PROMPT = Word for word, restate the records that follow.

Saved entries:
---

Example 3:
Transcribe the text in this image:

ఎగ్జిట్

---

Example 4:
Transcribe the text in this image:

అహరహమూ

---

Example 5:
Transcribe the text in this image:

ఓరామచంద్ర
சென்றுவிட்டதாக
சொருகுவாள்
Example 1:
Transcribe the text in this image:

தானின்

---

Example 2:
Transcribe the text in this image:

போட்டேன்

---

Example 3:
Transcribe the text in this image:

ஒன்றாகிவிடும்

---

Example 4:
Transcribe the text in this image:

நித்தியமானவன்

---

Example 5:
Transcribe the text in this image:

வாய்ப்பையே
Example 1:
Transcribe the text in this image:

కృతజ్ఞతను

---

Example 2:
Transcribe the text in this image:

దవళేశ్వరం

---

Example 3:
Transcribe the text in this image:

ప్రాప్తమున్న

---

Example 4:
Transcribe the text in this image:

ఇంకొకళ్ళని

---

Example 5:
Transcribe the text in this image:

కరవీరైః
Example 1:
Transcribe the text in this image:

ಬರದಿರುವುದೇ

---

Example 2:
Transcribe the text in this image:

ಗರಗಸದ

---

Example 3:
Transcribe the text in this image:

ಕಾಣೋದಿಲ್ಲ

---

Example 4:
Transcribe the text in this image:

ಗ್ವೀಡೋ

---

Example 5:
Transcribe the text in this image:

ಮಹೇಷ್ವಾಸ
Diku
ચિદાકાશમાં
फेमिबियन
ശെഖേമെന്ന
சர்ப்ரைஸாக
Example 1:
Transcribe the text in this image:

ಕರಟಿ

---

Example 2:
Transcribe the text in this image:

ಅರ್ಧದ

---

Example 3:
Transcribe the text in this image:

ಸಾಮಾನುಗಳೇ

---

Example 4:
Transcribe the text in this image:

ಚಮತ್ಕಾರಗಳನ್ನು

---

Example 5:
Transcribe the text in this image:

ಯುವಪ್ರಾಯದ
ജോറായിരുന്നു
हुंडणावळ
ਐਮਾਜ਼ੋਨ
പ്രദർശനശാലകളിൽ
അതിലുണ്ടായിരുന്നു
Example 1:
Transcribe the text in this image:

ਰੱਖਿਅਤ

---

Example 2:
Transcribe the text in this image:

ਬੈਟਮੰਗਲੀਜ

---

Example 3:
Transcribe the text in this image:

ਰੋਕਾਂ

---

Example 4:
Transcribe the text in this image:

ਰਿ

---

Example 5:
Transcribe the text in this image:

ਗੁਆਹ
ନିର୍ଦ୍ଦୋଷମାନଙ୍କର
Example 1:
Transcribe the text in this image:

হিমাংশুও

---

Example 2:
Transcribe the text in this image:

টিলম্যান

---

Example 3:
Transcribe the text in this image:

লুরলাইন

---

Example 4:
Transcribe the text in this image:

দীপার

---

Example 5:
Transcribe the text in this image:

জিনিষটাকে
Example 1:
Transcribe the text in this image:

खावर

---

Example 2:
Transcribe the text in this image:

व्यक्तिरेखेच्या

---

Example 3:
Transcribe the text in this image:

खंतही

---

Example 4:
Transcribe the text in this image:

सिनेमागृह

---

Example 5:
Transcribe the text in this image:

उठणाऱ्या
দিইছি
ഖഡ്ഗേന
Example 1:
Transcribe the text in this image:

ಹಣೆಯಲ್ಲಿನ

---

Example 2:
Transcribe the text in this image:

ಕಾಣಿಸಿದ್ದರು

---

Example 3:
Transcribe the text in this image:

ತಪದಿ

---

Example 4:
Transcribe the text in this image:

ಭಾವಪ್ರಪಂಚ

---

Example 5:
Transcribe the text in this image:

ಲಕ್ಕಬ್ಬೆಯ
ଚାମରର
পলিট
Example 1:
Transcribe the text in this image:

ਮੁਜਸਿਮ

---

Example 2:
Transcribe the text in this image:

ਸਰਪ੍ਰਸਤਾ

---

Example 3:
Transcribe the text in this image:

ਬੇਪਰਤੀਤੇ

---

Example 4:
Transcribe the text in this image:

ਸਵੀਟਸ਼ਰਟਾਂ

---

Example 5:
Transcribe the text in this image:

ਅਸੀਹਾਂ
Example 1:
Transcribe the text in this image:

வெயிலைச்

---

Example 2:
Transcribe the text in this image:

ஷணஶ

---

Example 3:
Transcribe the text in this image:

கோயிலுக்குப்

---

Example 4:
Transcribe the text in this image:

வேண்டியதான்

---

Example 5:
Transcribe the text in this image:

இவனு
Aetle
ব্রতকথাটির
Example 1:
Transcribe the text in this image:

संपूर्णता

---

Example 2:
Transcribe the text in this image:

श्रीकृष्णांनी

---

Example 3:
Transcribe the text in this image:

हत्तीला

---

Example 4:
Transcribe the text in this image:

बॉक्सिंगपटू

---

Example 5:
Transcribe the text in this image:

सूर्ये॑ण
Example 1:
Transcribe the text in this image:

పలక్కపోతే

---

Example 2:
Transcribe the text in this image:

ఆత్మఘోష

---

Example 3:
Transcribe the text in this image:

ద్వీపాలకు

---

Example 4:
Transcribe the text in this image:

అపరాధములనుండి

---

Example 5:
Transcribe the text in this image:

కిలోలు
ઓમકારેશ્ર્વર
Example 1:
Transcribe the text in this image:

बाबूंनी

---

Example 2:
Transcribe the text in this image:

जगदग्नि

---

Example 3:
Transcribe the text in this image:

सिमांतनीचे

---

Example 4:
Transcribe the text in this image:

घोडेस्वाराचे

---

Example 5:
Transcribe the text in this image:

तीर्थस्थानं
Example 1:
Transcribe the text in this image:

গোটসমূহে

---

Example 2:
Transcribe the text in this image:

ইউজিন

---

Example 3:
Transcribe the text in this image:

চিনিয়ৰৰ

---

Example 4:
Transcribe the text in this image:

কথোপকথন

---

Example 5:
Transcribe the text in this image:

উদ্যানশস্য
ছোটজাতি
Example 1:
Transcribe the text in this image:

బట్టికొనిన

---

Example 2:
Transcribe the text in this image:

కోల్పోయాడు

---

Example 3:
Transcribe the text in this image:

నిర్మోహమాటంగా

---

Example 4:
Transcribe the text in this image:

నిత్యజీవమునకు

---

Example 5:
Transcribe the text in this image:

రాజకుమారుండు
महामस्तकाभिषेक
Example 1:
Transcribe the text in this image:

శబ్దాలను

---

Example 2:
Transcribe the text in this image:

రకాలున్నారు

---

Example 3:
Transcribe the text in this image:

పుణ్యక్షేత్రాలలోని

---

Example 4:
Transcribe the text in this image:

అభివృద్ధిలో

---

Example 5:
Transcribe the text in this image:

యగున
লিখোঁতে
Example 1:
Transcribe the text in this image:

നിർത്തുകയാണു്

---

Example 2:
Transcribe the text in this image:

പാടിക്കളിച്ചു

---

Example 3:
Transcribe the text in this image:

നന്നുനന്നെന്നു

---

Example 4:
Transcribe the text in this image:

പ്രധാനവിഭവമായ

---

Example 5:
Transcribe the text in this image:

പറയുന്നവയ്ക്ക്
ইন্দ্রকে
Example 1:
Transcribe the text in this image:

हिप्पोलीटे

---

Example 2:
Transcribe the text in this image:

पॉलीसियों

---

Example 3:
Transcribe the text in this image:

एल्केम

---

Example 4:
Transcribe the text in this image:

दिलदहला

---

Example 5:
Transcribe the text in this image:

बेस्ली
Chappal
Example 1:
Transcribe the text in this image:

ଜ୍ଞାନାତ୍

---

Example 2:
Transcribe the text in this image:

ANSWER TO THIS PROBLEM =
---

Example 3:
Transcribe the text in this image:

ఎగ్జిట్

---

Example 4:
Transcribe the text in this image:

అహరహమూ

---

Example 5:
Transcribe the text in this image:

ఓరామచంద్ర
சென்றுவிட்டதாக
சொருகுவாள்
Example 1:
Transcribe the text in this image:

தானின்

---

Example 2:
Transcribe the text in this image:

போட்டேன்

---

Example 3:
Transcribe the text in this image:

ஒன்றாகிவிடும்

---

Example 4:
Transcribe the text in this image:

நித்தியமானவன்

---

Example 5:
Transcribe the text in this image:

வாய்ப்பையே
Example 1:
Transcribe the text in this image:

కృతజ్ఞతను

---

Example 2:
Transcribe the text in this image:

దవళేశ్వరం

---

Example 3:
Transcribe the text in this image:

ప్రాప్తమున్న

---

Example 4:
Transcribe the text in this image:

ఇంకొకళ్ళని

---

Example 5:
Transcribe the text in this image:

కరవీరైః
Example 1:
Transcribe the text in this image:

ಬರದಿರುವುದೇ

---

Example 2:
Transcribe the text in this image:

ಗರಗಸದ

---

Example 3:
Transcribe the text in this image:

ಕಾಣೋದಿಲ್ಲ

---

Example 4:
Transcribe the text in this image:

ಗ್ವೀಡೋ

---

Example 5:
Transcribe the text in this image:

ಮಹೇಷ್ವಾಸ
Diku
ચિદાકાશમાં
फेमिबियन
ശെഖേമെന്ന
சர்ப்ரைஸாக
Example 1:
Transcribe the text in this image:

ಕರಟಿ

---

Example 2:
Transcribe the text in this image:

ಅರ್ಧದ

---

Example 3:
Transcribe the text in this image:

ಸಾಮಾನುಗಳೇ

---

Example 4:
Transcribe the text in this image:

ಚಮತ್ಕಾರಗಳನ್ನು

---

Example 5:
Transcribe the text in this image:

ಯುವಪ್ರಾಯದ
ജോറായിരുന്നു
हुंडणावळ
ਐਮਾਜ਼ੋਨ
പ്രദർശനശാലകളിൽ
അതിലുണ്ടായിരുന്നു
Example 1:
Transcribe the text in this image:

ਰੱਖਿਅਤ

---

Example 2:
Transcribe the text in this image:

ਬੈਟਮੰਗਲੀਜ

---

Example 3:
Transcribe the text in this image:

ਰੋਕਾਂ

---

Example 4:
Transcribe the text in this image:

ਰਿ

---

Example 5:
Transcribe the text in this image:

ਗੁਆਹ
ନିର୍ଦ୍ଦୋଷମାନଙ୍କର
Example 1:
Transcribe the text in this image:

হিমাংশুও

---

Example 2:
Transcribe the text in this image:

টিলম্যান

---

Example 3:
Transcribe the text in this image:

লুরলাইন

---

Example 4:
Transcribe the text in this image:

দীপার

---

Example 5:
Transcribe the text in this image:

জিনিষটাকে
Example 1:
Transcribe the text in this image:

खावर

---

Example 2:
Transcribe the text in this image:

व्यक्तिरेखेच्या

---

Example 3:
Transcribe the text in this image:

खंतही

---

Example 4:
Transcribe the text in this image:

सिनेमागृह

---

Example 5:
Transcribe the text in this image:

उठणाऱ्या
দিইছি
ഖഡ്ഗേന
Example 1:
Transcribe the text in this image:

ಹಣೆಯಲ್ಲಿನ

---

Example 2:
Transcribe the text in this image:

ಕಾಣಿಸಿದ್ದರು

---

Example 3:
Transcribe the text in this image:

ತಪದಿ

---

Example 4:
Transcribe the text in this image:

ಭಾವಪ್ರಪಂಚ

---

Example 5:
Transcribe the text in this image:

ಲಕ್ಕಬ್ಬೆಯ
ଚାମରର
পলিট
Example 1:
Transcribe the text in this image:

ਮੁਜਸਿਮ

---

Example 2:
Transcribe the text in this image:

ਸਰਪ੍ਰਸਤਾ

---

Example 3:
Transcribe the text in this image:

ਬੇਪਰਤੀਤੇ

---

Example 4:
Transcribe the text in this image:

ਸਵੀਟਸ਼ਰਟਾਂ

---

Example 5:
Transcribe the text in this image:

ਅਸੀਹਾਂ
Example 1:
Transcribe the text in this image:

வெயிலைச்

---

Example 2:
Transcribe the text in this image:

ஷணஶ

---

Example 3:
Transcribe the text in this image:

கோயிலுக்குப்

---

Example 4:
Transcribe the text in this image:

வேண்டியதான்

---

Example 5:
Transcribe the text in this image:

இவனு
Aetle
ব্রতকথাটির
Example 1:
Transcribe the text in this image:

संपूर्णता

---

Example 2:
Transcribe the text in this image:

श्रीकृष्णांनी

---

Example 3:
Transcribe the text in this image:

हत्तीला

---

Example 4:
Transcribe the text in this image:

बॉक्सिंगपटू

---

Example 5:
Transcribe the text in this image:

सूर्ये॑ण
Example 1:
Transcribe the text in this image:

పలక్కపోతే

---

Example 2:
Transcribe the text in this image:

ఆత్మఘోష

---

Example 3:
Transcribe the text in this image:

ద్వీపాలకు

---

Example 4:
Transcribe the text in this image:

అపరాధములనుండి

---

Example 5:
Transcribe the text in this image:

కిలోలు
ઓમકારેશ્ર્વર
Example 1:
Transcribe the text in this image:

बाबूंनी

---

Example 2:
Transcribe the text in this image:

जगदग्नि

---

Example 3:
Transcribe the text in this image:

सिमांतनीचे

---

Example 4:
Transcribe the text in this image:

घोडेस्वाराचे

---

Example 5:
Transcribe the text in this image:

तीर्थस्थानं
Example 1:
Transcribe the text in this image:

গোটসমূহে

---

Example 2:
Transcribe the text in this image:

ইউজিন

---

Example 3:
Transcribe the text in this image:

চিনিয়ৰৰ

---

Example 4:
Transcribe the text in this image:

কথোপকথন

---

Example 5:
Transcribe the text in this image:

উদ্যানশস্য
ছোটজাতি
Example 1:
Transcribe the text in this image:

బట్టికొనిన

---

Example 2:
Transcribe the text in this image:

కోల్పోయాడు

---

Example 3:
Transcribe the text in this image:

నిర్మోహమాటంగా

---

Example 4:
Transcribe the text in this image:

నిత్యజీవమునకు

---

Example 5:
Transcribe the text in this image:

రాజకుమారుండు
महामस्तकाभिषेक
Example 1:
Transcribe the text in this image:

శబ్దాలను

---

Example 2:
Transcribe the text in this image:

రకాలున్నారు

---

Example 3:
Transcribe the text in this image:

పుణ్యక్షేత్రాలలోని

---

Example 4:
Transcribe the text in this image:

అభివృద్ధిలో

---

Example 5:
Transcribe the text in this image:

యగున
লিখোঁতে
Example 1:
Transcribe the text in this image:

നിർത്തുകയാണു്

---

Example 2:
Transcribe the text in this image:

പാടിക്കളിച്ചു

---

Example 3:
Transcribe the text in this image:

നന്നുനന്നെന്നു

---

Example 4:
Transcribe the text in this image:

പ്രധാനവിഭവമായ

---

Example 5:
Transcribe the text in this image:

പറയുന്നവയ്ക്ക്
ইন্দ্রকে
Example 1:
Transcribe the text in this image:

हिप्पोलीटे

---

Example 2:
Transcribe the text in this image:

पॉलीसियों

---

Example 3:
Transcribe the text in this image:

एल्केम

---

Example 4:
Transcribe the text in this image:

दिलदहला

---

Example 5:
Transcribe the text in this image:

बेस्ली
Chappal
Example 1:
Transcribe the text in this image:

ଜ୍ଞାନାତ୍

---

Example 2:
Transcribe the text in this image:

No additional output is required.